Saved entries
▼
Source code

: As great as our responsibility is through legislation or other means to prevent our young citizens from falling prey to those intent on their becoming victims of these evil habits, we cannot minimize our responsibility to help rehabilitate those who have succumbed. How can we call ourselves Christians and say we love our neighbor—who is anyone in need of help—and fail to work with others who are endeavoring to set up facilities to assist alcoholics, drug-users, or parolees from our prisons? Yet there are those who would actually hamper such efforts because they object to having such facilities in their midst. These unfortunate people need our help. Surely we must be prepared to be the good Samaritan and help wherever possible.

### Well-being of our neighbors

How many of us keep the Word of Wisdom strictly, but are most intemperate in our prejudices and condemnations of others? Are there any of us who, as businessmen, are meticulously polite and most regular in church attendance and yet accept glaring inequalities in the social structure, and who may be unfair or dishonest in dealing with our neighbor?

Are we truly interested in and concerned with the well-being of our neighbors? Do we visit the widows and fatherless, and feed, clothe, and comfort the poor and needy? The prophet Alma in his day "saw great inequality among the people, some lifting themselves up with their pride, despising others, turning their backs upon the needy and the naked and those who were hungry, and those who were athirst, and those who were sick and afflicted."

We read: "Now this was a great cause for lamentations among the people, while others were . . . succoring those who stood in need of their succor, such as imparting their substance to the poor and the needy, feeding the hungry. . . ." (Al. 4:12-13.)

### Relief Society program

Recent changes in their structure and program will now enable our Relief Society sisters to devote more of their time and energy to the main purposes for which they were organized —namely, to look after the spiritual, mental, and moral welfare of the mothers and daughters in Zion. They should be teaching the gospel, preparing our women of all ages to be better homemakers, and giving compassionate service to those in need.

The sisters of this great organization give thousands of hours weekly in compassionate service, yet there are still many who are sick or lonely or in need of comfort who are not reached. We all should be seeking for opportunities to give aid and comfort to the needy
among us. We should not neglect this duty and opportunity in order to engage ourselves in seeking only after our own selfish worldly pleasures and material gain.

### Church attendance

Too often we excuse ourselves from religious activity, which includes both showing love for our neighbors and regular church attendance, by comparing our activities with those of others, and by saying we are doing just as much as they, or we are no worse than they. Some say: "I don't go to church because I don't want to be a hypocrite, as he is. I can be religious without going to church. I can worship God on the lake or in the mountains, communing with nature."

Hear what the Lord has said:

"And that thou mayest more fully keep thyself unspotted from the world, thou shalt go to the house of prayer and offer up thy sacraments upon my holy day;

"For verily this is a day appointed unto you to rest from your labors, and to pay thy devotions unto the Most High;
▲
_Job_:
Starting with the line containing "my holy day;" and going on through the end of the entries, rewrite those lines with "house of prayer" changed to "house of worship" and everything else left as it is.

_Solved exercise_:
"And that thou mayest more fully keep thyself unspotted from the world, thou shalt go to the house of worship and offer up thy sacraments upon my holy day;

"For verily this is a day appointed unto you to rest from your labors, and to pay thy devotions unto the Most High;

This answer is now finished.